Input data:
#####

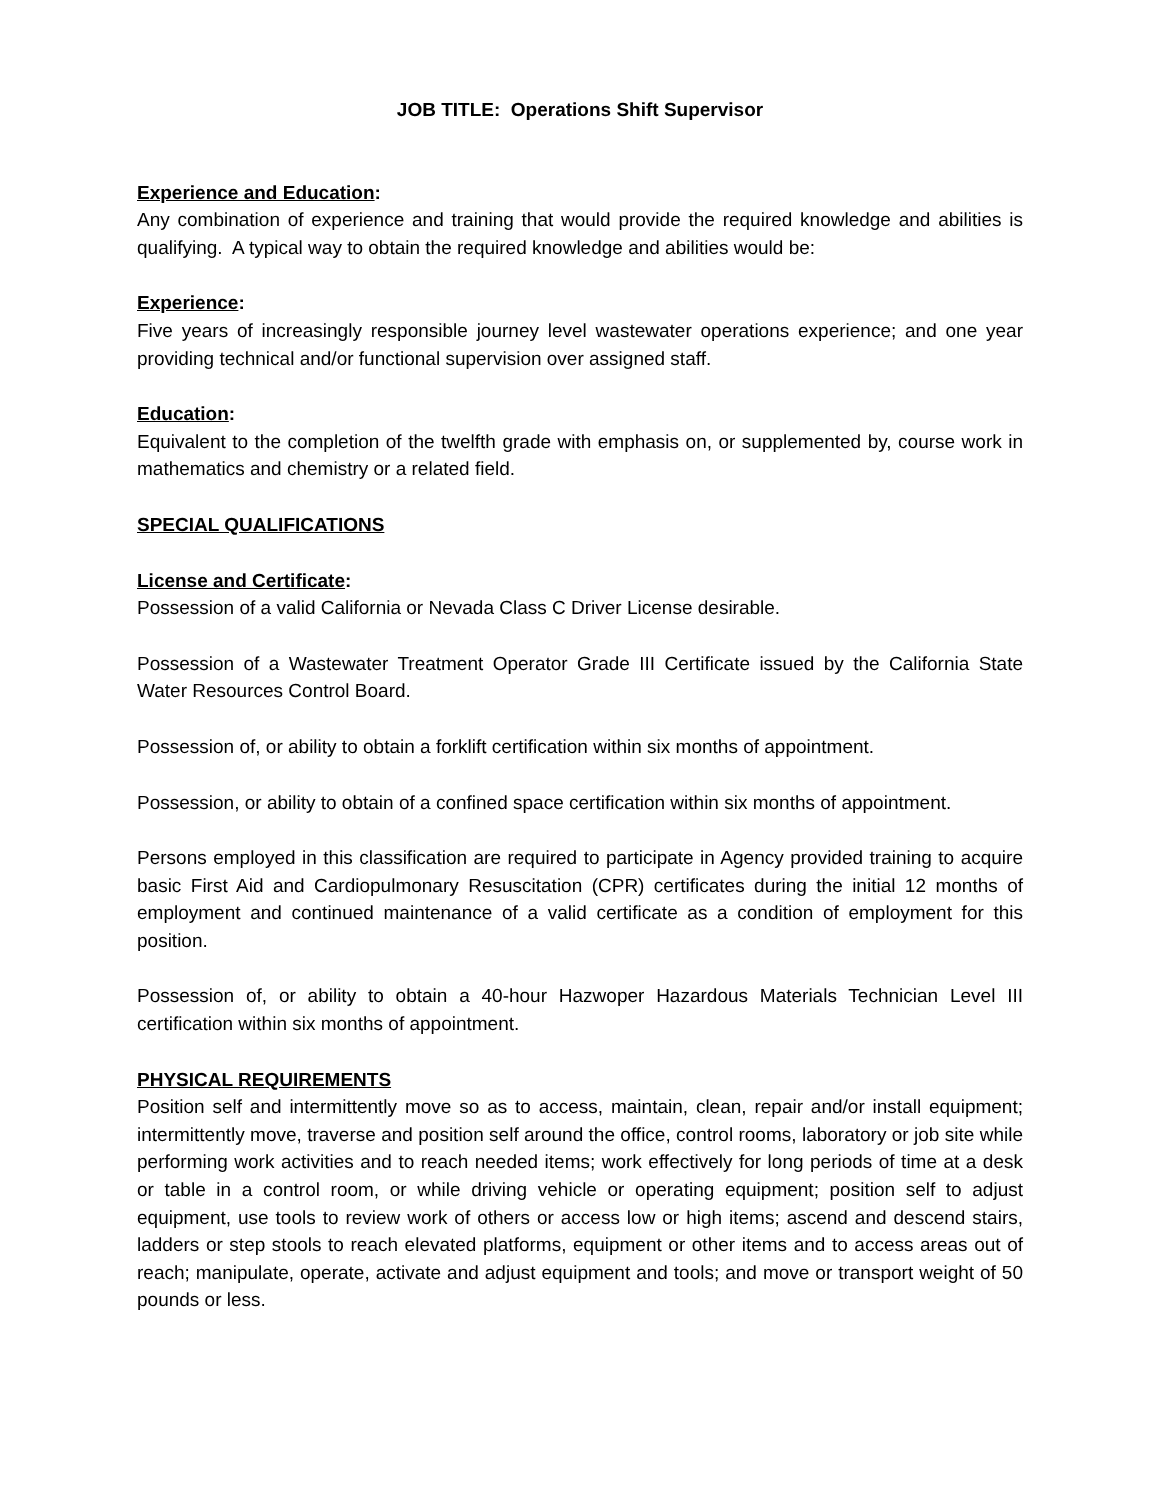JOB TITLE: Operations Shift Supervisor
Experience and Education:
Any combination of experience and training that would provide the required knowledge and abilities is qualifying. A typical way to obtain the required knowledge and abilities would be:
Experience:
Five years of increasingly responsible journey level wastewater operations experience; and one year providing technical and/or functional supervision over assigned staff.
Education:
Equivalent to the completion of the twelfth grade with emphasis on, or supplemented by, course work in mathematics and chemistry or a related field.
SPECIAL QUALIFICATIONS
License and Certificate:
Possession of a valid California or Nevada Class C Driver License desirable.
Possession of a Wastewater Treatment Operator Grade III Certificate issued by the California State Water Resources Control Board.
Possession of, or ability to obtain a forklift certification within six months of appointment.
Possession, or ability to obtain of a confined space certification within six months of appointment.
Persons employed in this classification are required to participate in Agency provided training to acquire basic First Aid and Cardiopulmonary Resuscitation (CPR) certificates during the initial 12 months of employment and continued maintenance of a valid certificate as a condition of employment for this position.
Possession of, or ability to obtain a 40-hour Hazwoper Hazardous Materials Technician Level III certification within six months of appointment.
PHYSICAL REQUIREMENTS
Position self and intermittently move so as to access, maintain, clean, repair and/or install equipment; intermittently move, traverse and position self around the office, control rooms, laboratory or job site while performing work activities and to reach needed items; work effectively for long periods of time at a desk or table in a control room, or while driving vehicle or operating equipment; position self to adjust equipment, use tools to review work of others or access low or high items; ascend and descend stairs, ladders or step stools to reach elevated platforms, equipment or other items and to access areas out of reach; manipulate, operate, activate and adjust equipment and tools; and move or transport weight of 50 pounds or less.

#####

What to work on:
Taking the entries above, write out exactly each line from the one holding "Possession of a Wastewater" to the one holding "Possession, or ability", both included, and stop there.

Solved exercise:
Possession of a Wastewater Treatment Operator Grade III Certificate issued by the California State Water Resources Control Board.
Possession of, or ability to obtain a forklift certification within six months of appointment.
Possession, or ability to obtain of a confined space certification within six months of appointment.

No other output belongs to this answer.